* Activity *
Copy each line below that contains "ONLY".

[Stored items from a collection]
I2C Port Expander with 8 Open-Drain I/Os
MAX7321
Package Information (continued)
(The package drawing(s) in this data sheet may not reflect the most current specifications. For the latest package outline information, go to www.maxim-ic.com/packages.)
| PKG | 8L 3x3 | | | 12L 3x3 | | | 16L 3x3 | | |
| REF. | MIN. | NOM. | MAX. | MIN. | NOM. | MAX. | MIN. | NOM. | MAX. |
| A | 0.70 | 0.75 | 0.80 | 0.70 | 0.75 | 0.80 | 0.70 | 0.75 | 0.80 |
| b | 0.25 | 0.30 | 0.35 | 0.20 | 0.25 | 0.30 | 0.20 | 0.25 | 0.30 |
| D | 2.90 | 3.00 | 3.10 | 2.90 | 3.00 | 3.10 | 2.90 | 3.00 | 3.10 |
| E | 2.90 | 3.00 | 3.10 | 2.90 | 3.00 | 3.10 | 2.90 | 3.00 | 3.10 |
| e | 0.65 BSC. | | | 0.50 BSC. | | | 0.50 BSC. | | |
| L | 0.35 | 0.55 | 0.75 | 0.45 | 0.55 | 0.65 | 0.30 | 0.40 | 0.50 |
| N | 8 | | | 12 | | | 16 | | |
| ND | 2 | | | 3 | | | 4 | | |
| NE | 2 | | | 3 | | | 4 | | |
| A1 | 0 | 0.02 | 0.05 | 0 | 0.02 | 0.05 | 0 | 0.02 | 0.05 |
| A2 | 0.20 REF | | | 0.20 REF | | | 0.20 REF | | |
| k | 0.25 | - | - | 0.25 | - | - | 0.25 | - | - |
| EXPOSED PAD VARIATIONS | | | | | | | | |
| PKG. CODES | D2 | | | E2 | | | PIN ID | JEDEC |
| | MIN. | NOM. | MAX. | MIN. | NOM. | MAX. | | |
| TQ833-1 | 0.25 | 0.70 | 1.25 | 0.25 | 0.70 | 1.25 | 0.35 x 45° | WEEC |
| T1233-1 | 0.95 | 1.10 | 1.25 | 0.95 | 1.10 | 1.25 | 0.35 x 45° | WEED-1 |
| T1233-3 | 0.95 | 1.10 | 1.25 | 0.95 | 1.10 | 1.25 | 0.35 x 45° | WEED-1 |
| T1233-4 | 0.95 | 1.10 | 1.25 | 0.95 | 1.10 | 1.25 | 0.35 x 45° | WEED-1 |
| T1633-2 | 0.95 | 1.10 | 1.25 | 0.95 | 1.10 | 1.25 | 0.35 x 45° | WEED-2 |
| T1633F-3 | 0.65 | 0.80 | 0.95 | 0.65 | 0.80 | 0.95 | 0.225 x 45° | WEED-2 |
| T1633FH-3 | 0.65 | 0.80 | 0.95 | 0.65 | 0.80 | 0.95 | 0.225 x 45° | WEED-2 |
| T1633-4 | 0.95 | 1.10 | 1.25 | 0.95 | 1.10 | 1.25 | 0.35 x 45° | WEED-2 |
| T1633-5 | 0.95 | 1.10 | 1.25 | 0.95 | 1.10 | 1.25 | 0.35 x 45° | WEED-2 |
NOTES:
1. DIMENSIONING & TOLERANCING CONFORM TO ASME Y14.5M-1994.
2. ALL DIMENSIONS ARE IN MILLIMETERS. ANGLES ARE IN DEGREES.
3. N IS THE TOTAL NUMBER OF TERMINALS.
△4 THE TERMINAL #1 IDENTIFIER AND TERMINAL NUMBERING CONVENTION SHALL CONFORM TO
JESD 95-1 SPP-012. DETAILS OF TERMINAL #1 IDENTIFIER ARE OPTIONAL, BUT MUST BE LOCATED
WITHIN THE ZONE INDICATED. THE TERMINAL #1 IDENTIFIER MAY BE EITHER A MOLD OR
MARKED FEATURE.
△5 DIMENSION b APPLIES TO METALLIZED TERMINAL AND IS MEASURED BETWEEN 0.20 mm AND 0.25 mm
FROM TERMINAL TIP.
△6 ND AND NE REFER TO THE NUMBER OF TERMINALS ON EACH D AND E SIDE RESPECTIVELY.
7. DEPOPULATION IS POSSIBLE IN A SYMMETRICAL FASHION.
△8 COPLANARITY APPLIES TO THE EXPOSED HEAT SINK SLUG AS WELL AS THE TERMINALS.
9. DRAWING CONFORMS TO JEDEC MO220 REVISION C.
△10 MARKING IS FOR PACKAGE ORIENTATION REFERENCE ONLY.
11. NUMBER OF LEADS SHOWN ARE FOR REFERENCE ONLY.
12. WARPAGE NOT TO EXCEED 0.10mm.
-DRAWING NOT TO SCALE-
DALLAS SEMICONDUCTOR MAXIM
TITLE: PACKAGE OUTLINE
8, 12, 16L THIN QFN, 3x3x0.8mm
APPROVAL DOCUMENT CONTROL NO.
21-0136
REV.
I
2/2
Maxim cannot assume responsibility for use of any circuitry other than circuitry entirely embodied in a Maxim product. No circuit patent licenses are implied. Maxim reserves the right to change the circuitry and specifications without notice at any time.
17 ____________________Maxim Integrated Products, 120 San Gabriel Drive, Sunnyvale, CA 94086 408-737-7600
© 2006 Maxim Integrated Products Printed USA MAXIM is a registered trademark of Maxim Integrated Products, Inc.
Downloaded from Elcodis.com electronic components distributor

* Answer to the exercise *
△10 MARKING IS FOR PACKAGE ORIENTATION REFERENCE ONLY.
11. NUMBER OF LEADS SHOWN ARE FOR REFERENCE ONLY.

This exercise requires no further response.